?Final Price Realized includes Buyer’s Premium added to Hammer Price
Estimate: $ 20,000 - $ 30,000
MARTIN LEWIS Subway Steps.
Drypoint printed in dark brownish black, 1930. 345x205 mm; 13 5/8x8 1/8 inches, full margins. Second state (of 2), after the reduction of the plate. One of only 8 artist's proofs in this state, aside from the edition of approximately 65. Signed and inscribed "No 5—final proof after cutting plate" in pencil, lower margin. A brilliant, richly-inked and dark impression with strong contrasts and all the details distinct.
Lewis (1881-1962) had met Edward Hopper approximately 15 years after his arrival in the United States in 1900. The two artists shared discontent over their commercial careers. In 1927, Lewis was given a solo exhibition at Kennedy & Company in New York and successive shows at the gallery were so well received that Lewis, like Hopper after his own first taste of success, stopped commercial work after 1929.

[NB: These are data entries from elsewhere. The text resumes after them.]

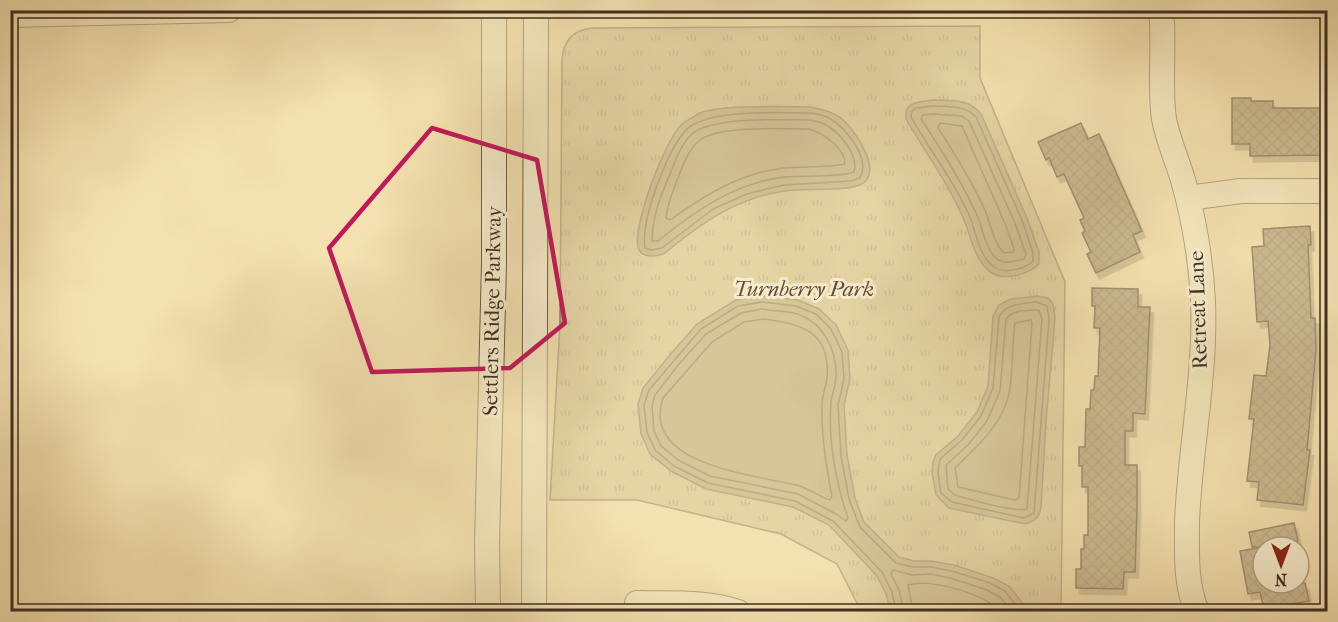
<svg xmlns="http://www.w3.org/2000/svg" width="1338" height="622" font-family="'IM FELL French Canon',serif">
  <defs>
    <pattern id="park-tufts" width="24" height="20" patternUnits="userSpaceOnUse" patternTransform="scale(1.5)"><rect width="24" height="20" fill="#d5c398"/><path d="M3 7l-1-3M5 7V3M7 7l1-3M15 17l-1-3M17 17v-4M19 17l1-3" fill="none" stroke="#ae9f7c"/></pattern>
    <pattern id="building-cross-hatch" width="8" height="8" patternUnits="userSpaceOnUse" patternTransform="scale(1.5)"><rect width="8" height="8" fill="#9d8b6d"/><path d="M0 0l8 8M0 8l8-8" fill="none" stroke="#817259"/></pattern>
    <filter id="shadow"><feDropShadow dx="3.5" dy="6" stdDeviation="0" flood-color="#0004"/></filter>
  </defs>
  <rect width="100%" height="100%" fill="#f3e1af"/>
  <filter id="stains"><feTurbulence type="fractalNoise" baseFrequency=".00333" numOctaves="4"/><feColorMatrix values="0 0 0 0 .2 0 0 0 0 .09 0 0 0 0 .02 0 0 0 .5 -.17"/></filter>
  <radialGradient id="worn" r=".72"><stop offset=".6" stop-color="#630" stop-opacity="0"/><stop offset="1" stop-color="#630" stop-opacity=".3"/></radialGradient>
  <!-- park -->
  <path fill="url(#park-tufts)" stroke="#8a785e" stroke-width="1.5" d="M980,26V78L1065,282L1061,611H861L837,564L781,534L637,500H550L560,324L562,60C563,40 573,30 592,28Z"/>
  <!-- water -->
  <g fill="#b6a480" stroke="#87755c" stroke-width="1.5">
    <path d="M933,100C952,101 968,98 981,114L1027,218L1039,252V264C1029,274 1005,281 992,273C975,263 971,236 964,220C949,184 925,152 906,119C904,101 919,102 933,100Z"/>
    <path d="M811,107C823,110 835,112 844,121C856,132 883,172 862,184C847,192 804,188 785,191C738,197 701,223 665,253C657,257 641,259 638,247C633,224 665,140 682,124C686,121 693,117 698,114C717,104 786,107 811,107Z"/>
    <polygon points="762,296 798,300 819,309 836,325 848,350 850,379 844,405 847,455 855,498 864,522 899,557 914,561 931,561 954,565 993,578 1009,586 1024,605 1027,611 891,611 886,594 877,576 829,525 793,507 706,489 671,471 650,454 641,434 638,404 643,388 669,356 697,324 736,300"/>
    <path d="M1037,296L1048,298L1053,304L1055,318L1046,422L1041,508C1039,517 1036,521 1025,524L949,508L936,495L932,473L933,462L936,455L958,436L977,412L988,386L993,316L999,305L1011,299Z"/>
  </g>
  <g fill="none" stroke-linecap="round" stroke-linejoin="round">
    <!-- shore -->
    <g stroke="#7b6952" stroke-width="1.5">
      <path d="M933,106C948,107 966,105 976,117L1022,220L1033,253V261C1026,269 1004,274 994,267C979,256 976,233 970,217C955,182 930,151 911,117L912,111L916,108Z"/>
      <path d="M811,113C817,114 824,115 829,118C846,128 871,158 860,178L851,181L784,185L747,194L713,209L662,248L651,250L645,248C642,227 652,199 659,180C666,163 673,145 685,131C705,108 781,113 811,113Z"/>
      <path d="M933,114L962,116L969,121L1015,223L1026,254L1024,259C1016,261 1004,265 997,259C984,248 983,227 976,213C961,180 941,149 921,119L923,115Z"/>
      <path d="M810,120C815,121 820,122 824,124C839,131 859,155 854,172C838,178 804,175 785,177C736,182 695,211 658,241H652C652,221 660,197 668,179C674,164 680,145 692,134C712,116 782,120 810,120Z"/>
      <path d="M940,123L962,126L1006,226L1014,249L1013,252L1004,253C993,242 991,225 985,210C972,182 955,154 938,128Z"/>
      <path d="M809,129C823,133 845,148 845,164C826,168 804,166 784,168C740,173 705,195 670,220L666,218C667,204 674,189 679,175C684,163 690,147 700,140C719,125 784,129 809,129Z"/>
      <path d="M1037,302L1047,306L1049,319L1034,513L1024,518L952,502L941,493L938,473L939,463L941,458L962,440L981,416L993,388L999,317C1006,303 1022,304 1037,302Z"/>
      <path d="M762,309C773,311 784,311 794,313C823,321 837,349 836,377C836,386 831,395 831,404C828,440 836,484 848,518L846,521L836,514L798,494L710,476L678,460L661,446L654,431L652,406L655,395L679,364L706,334L741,313Z"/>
      <path d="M1039,310L1042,319L1027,509C1015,513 969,499 955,495L948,489L946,465L968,445L987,421L1000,391L1006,319C1012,310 1028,310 1039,310Z"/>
      <path d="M763,319C800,323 831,331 827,378C826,387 822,396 822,405C821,436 826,466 832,496L830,500C818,496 808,488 796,485C755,475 640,465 663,398L712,342L744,322Z"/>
      <path d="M1031,320L1032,323L1019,498L1015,500L958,487L955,468C978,446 1005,422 1010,389C1013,367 1012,345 1015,323Z"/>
      <polyline points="896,612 892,592 882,572 833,521 795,501 708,483 674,466 655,450 647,432 644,405 649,390 701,329 738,306 762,302 796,306 816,314 831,329 842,352 844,379 838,405 841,456 849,499 860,527 896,563 913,567 931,567 952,571 990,583 1005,591 1021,612"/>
      <polyline points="904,612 899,590 891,574 893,570 912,575 930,574 950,578 987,590 1000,597 1012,612"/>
      <path d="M913,612L908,585C931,578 985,594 1001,612"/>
    </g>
  </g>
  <!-- building -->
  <g fill="url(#building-cross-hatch)" stroke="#402e25" stroke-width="1.5" filter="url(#shadow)">
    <polygon points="1232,98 1251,98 1251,101 1273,101 1273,108 1328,108 1328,155 1250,156 1250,144 1232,144"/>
    <polygon points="1081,123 1088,139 1099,134 1142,231 1133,235 1140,252 1096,273 1087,254 1091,252 1082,233 1085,231 1080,220 1084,218 1064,174 1057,177 1049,158 1046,160 1038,142"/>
    <polygon points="1310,226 1311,245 1308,245 1311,318 1315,318 1316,350 1307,450 1310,450 1303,505 1257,500 1259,482 1247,481 1254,419 1249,419 1254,375 1266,376 1270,345 1268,321 1257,322 1252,247 1264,246 1263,229"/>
    <polygon points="1092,288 1138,289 1138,307 1150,307 1145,414 1133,413 1133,431 1125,431 1125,465 1137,465 1137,510 1135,572 1124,572 1123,589 1076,588 1076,569 1081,569 1081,549 1084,549 1084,535 1088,535 1088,487 1082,487 1082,466 1079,466 1079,447 1085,447 1086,409 1090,409 1091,390 1094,390 1095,376 1098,376 1100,328 1094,328 1095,306 1092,306"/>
    <polygon points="1294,523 1298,541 1295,542 1296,547 1252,547 1249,532"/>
    <polygon points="1263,547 1263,583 1305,583 1309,601 1264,609 1260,592 1248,594 1240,551"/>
  </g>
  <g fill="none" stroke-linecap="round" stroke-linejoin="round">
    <!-- minor casing -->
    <g stroke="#6d5b48" stroke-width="26">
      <g id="minor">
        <path d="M1161,10C1165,46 1159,84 1164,119C1168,140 1177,160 1183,180C1194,219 1201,260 1203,301C1206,375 1190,448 1187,522C1187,552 1185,583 1197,612"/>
        <polyline points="10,15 229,10"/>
        <polyline points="1188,198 1241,191 1328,191"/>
        <path d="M637,603C671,604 706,601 738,612"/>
        <polyline points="488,612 487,544 494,263 494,10"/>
        <polyline points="534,612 536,10"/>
      </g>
    </g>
    <!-- minor -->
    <use href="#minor" stroke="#f7eccb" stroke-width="24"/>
  </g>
  <!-- marked area -->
  <path d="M0 0H1338V622H0ZM432,128L537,160L565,323L510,368L372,372L329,248Z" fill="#f3e1af" fill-opacity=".55" fill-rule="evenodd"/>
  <path fill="none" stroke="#c2185b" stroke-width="4.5" stroke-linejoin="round" d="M432,128L537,160L565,323L510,368L372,372L329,248Z"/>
  <g text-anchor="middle" stroke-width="6" stroke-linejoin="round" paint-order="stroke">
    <!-- park labels -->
    <g font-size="21" font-style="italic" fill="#5e4c3c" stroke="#f7eccb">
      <text x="804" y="296">Turnberry Park</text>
    </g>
    <!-- street labels -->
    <g font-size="21" fill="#402e25" stroke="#f7eccb">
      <text transform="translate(1198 310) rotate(-92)" y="7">Retreat Lane</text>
      <text transform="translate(492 311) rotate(-89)" y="7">Settlers Ridge Parkway</text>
    </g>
  </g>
  <!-- margin -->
  <rect width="1338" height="622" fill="none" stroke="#f3e1af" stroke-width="36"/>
  <rect x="12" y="12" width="1314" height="598" fill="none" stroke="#402e25" stroke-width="3"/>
  <rect x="18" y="18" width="1302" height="586" fill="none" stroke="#402e25" stroke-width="1.5"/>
  <!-- north arrow -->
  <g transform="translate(1281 565) rotate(180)"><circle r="28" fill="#f7eccb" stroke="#aea089" stroke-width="1.5"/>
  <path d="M0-4.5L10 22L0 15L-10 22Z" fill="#8f2418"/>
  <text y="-9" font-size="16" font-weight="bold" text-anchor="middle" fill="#402e25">N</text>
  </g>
  <rect width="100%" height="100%" filter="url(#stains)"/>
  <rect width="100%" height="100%" fill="url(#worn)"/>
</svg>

Lewis's career was built upon his technical virtuosity in printmaking. Lewis's first interest in printmaking has been tied to his work for the Sydney newspaper Bulletin in the 1890s. While in Australia, he was exposed to works of several important etchers, including Australian artist Arthur Streeton, as well as Seymour Haden (Whistler's brother-in-law), Rembrandt, Charles Meryon, and James A. M. Whistler, but there was no known attempt to etch before Lewis reached the United States. Lewis's first documented print, Smoke Pillar, Weehawken, printed in 1915, (see McCarron 1) has enough technical skill to argue that this was not the artist's first attempt (he was known to have destroyed unsatisfactory impressions). The same year, Lewis encouraged Hopper to take up printmaking and gave him technical advice. After this exchange, Hopper created his own etching Paris Street Scene with Carriage, 1915-18 (see Levin 6). While Lewis would employ aquatint and other processes in conjunction with etching, Hopper continued to work with only etching and drypoint. Nevertheless, the two artists would use largely the same subject matter and compositional elements, like cutting angles and the interplay between light and shadow. McCarron 90.